— Task prompt —
Every line in the entries that holds "risk" should be identified and copied.

──────── Records provided

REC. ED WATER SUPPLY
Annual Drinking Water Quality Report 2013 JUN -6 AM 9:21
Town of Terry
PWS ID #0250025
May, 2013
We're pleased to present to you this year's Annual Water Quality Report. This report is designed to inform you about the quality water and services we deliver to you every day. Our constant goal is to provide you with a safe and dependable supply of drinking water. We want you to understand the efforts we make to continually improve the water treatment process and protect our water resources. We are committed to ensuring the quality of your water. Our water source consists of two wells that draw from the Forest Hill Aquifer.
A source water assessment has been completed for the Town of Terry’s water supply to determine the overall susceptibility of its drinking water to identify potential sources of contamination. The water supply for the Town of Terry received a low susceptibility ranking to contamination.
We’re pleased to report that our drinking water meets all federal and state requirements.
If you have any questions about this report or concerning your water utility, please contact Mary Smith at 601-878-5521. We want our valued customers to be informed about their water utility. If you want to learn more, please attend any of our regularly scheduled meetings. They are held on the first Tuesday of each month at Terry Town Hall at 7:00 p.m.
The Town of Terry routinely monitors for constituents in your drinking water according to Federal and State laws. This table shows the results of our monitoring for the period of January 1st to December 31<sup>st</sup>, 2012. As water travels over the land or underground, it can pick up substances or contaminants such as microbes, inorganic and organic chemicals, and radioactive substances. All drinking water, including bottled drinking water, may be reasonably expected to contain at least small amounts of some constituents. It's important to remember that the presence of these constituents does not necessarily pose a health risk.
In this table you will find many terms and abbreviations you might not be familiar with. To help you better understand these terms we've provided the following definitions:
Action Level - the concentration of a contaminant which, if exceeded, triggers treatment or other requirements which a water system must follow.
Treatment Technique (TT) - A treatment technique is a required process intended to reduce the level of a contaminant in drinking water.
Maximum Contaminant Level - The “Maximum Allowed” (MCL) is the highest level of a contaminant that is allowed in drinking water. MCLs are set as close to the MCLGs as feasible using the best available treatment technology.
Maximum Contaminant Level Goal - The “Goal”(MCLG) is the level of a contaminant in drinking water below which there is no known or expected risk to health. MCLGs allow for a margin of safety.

────────────────
──────── Records provided

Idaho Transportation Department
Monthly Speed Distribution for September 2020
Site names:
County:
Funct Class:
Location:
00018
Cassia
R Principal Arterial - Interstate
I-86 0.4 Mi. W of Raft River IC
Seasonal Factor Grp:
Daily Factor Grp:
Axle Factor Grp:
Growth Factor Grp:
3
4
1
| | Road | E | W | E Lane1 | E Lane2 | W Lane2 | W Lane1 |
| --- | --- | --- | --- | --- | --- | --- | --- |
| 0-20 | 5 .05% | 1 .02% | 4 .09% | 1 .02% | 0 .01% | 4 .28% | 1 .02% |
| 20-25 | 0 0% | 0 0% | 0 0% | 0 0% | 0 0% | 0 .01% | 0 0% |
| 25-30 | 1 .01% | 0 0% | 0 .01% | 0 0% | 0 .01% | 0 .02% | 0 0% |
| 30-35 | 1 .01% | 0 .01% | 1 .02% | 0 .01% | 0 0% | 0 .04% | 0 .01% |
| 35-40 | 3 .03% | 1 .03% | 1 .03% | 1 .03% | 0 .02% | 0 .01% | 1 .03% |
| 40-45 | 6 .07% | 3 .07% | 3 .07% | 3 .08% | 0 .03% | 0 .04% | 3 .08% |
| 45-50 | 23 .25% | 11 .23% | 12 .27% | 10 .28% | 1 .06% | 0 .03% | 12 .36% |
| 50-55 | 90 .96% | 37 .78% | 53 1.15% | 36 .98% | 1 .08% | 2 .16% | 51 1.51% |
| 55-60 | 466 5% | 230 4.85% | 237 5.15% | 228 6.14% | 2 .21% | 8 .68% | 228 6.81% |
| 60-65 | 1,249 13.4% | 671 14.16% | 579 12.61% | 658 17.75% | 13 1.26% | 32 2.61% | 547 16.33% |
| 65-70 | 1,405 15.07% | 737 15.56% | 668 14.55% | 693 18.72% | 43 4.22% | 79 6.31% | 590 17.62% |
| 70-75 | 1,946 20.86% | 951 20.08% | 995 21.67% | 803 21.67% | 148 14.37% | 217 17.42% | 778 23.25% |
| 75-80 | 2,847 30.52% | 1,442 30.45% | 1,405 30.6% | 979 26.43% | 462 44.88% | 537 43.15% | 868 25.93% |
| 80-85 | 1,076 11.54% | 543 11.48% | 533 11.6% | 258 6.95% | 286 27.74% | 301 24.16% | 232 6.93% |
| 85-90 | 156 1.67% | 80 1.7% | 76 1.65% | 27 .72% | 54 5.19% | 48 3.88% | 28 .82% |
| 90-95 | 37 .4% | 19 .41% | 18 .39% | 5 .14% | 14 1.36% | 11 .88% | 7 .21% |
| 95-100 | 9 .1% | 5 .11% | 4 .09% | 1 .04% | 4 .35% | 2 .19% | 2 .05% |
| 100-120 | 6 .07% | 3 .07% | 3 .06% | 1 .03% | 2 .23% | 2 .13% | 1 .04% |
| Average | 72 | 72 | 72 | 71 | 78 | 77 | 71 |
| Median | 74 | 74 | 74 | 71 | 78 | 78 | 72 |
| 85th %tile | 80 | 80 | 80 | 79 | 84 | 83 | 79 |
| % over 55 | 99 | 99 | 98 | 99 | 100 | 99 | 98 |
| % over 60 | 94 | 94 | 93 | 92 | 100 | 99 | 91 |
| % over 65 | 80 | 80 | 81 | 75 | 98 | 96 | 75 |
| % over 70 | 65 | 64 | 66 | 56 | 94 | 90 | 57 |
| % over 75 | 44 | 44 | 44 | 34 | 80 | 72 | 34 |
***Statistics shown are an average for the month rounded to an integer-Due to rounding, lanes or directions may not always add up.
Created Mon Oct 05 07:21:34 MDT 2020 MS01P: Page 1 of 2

────────────────

— Output for this task —
The Town of Terry routinely monitors for constituents in your drinking water according to Federal and State laws. This table shows the results of our monitoring for the period of January 1st to December 31<sup>st</sup>, 2012. As water travels over the land or underground, it can pick up substances or contaminants such as microbes, inorganic and organic chemicals, and radioactive substances. All drinking water, including bottled drinking water, may be reasonably expected to contain at least small amounts of some constituents. It's important to remember that the presence of these constituents does not necessarily pose a health risk.
Maximum Contaminant Level Goal - The “Goal”(MCLG) is the level of a contaminant in drinking water below which there is no known or expected risk to health. MCLGs allow for a margin of safety.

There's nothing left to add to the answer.